Dopo una bordata di parole rivendicanti la sovranità nazionale di uno Stato grande quanto un quartiere di una metropoli italiana e dotato di forze di sicurezza inferiori a quelle ospitate nel quartiere medesimo, le autorità del principato si sono precipitate ad annunciare una pronta riforma della legge sulle fondazioni, venendo di fatto incontro alle richieste della Germania.

I dati sul quarto trimestre e sull’intero esercizio 2007 diffusi ieri da BNP Paribas, dati peraltro quasi perfettamente in linea con le anticipazioni diffuse dopo lo scandalo di Socgen, e quelli realtivi al vero e proprio tracollo della clientela di Antonveneta nel breve periodo di gestione olandese (almeno di quella palese, in quanto la banca era sotto l’influenza di ABN AMRO già prima di essere ufficialmente conquistata), mi costringono a venir meno ad una regola che mi ero imposta da solo sin dalla prima puntata del Diario della crisi finanziaria e che consisteva nel farmi influenzare il meno possibile dal ruolo di responsabile dell’ufficio studi della UILCA e, in quanto tale, impegnato, tra l’altro, da dieci anni nell’analisi dell’ancora incompleto processo di ristrutturazione del mercato finanziario italiano, da poco tempo entrato nella sua terza fase.

Ebbene, la conquista della Banca Nazionale del Lavoro da parte di BNP Paribas dopo lo stop doverosamente imposto dalle varie autorità preposte all’improbabile scalata di Unipol e la conquista di Antonveneta da parte della sua storica azionista ABN AMRO, nonostante le palese parzialità della Banca d'Italia allora governata da Antonio Fazio in favore della Banca Popolare Italiana di Fiorani e soci, sono davvero state le due vicende che hanno avviato questa terza fase, che ha visto il matrimonio lampo tra Intesa e San Paolo-IMI e quello, altrettanto fulmineo, tra Unicredit e Capitalia, entrambi finalizzati nei fatti all’esclusione di azionisti stranieri (Credit Agricole, Santander e ABN AMRO) sempre più impazienti e sempre meno contenti di avere pagato montagne di soldi per stare su uno strapuntino, mentre nel matrimonio tra Alessandro Profumo e Cesare Geronzi vi era anche il non troppo celato obiettivo di mettere alla porta il giovane e brillante CEO del gruppo romano, Matteo Arpe.
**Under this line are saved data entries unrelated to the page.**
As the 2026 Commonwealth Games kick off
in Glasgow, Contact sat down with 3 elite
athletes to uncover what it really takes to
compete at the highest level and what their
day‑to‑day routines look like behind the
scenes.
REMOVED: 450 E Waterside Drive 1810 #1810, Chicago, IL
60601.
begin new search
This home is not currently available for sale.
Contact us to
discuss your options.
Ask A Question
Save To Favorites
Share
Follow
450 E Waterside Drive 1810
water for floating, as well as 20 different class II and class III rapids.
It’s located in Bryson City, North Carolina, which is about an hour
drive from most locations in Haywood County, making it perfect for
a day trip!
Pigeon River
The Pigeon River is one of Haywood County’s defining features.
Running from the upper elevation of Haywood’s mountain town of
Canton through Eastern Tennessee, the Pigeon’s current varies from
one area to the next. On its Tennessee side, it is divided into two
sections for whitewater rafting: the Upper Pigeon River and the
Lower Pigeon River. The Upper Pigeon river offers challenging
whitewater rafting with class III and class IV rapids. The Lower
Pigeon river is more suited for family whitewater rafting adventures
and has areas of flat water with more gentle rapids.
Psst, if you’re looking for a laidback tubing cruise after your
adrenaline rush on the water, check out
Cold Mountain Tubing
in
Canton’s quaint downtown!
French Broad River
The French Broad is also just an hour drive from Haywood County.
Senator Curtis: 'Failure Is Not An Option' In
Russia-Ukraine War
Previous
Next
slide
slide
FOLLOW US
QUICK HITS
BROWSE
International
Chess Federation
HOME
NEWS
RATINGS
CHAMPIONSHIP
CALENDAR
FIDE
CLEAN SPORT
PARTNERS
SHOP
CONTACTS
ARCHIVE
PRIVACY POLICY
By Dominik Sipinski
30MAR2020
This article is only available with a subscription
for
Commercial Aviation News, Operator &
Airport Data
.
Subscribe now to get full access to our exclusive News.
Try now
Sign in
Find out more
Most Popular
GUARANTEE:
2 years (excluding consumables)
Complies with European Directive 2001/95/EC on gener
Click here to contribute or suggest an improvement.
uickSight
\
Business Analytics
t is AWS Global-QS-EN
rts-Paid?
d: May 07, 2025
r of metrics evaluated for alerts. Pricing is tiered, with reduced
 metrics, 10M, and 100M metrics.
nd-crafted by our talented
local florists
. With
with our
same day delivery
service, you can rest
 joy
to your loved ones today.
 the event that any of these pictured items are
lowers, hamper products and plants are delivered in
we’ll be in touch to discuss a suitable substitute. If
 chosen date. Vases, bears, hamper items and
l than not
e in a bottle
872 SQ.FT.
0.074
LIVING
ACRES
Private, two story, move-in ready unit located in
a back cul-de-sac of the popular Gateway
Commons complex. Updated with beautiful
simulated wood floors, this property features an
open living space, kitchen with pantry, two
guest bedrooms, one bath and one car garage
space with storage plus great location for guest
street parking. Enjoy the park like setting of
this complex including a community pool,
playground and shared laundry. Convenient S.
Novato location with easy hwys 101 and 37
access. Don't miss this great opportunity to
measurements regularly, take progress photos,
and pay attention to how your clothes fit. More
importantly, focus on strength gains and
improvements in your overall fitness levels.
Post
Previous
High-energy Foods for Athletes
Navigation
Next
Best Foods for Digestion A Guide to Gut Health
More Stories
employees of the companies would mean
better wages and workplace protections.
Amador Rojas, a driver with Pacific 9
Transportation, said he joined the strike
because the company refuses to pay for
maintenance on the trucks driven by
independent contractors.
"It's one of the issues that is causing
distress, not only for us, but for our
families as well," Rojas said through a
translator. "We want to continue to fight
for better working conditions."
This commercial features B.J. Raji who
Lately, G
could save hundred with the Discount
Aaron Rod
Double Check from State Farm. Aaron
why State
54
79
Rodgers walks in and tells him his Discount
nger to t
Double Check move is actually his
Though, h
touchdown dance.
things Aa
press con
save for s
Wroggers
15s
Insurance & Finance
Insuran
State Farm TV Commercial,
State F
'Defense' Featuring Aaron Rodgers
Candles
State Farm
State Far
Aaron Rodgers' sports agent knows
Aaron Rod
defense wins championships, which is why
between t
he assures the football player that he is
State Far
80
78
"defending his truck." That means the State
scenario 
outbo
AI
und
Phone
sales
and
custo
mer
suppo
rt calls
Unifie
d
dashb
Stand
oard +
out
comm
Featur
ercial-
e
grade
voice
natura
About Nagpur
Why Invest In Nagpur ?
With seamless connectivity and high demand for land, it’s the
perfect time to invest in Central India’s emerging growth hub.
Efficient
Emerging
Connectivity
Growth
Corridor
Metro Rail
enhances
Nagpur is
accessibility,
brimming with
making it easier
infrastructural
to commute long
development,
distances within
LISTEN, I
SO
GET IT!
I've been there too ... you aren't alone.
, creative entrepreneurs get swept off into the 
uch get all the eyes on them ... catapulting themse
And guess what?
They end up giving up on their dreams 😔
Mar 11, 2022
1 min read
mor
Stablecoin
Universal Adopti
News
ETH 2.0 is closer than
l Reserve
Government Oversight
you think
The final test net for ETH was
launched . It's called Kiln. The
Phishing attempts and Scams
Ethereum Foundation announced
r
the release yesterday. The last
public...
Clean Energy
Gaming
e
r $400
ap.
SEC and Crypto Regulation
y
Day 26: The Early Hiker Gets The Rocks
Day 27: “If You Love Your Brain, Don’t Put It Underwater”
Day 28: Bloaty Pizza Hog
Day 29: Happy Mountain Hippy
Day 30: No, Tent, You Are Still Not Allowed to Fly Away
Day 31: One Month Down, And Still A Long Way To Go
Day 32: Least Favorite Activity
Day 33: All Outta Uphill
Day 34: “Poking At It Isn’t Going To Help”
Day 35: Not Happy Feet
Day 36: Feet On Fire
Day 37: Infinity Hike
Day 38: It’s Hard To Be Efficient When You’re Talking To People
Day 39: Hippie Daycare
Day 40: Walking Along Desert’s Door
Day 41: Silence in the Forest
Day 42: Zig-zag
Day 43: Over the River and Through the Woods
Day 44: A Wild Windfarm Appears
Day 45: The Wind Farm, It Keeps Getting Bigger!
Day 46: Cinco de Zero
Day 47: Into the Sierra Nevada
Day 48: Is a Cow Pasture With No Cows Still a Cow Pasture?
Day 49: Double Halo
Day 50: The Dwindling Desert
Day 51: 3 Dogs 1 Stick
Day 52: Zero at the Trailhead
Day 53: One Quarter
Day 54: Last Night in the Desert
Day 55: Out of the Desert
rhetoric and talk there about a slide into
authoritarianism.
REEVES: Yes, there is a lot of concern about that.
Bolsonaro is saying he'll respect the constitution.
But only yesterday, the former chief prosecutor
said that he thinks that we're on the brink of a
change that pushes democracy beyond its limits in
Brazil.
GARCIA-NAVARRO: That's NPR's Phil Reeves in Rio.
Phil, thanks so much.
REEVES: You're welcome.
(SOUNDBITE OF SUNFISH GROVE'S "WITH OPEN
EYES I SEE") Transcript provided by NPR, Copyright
Il ritorno a caro prezzo di Antonveneta in mani italiane e la volontà implicita nelle prime mosse del Monte dei Paschi di Siena di riportare la banca padovana alla sua vocazione regionale, così come le autorevolissime (e finalmente giunte) smentite di BNP Paribas alla vera e propria campagna di stampa che prevedeva un disimpegno da quello che ha definito il suo secondo mercato domestico, smentite che essendo pronunciate in stereofonia dal CEO del colosso francese, Baudoin Prot, dal suo omologo in BNL, Jean Laurent Bonaffé, nonché dal presidente della banca di Via Veneto, Luigi Abete, non possono che essere considerate esaustive e segnaletiche della volontà di proseguire, al netto dei gravosi impegni finanziari che il Governo francese e lo stesso Sarkozy potrebbero richiedere a BNP come all’Agricole per un'eventuale sistemazione della partita Socgen, in un avventura italiana che certamente non era nota nelle sue reali difficoltà all’atto dell’acquisizione, non fosse altro per la semplice ragione che, come è noto, trattandosi di una contro OPA, era impossibile eseguire un’accurata due diligence, così come, peraltro, non era stata prevista, almeno in tempi così brevi, un'operazione come quella denominata Vivaldi, tacitamente approvata da quello stesso Governatore della Banca d'Italia, Mario Draghi, che solo casualmente è volato martedì scorso dal suo omologo francese, Philippe Noyer, per un colloquio del quale non è dato, per l'ovvia riservatezza che caratterizza i colloqui tra gli esponenti delle banche centrali, conoscere i reali contenuti.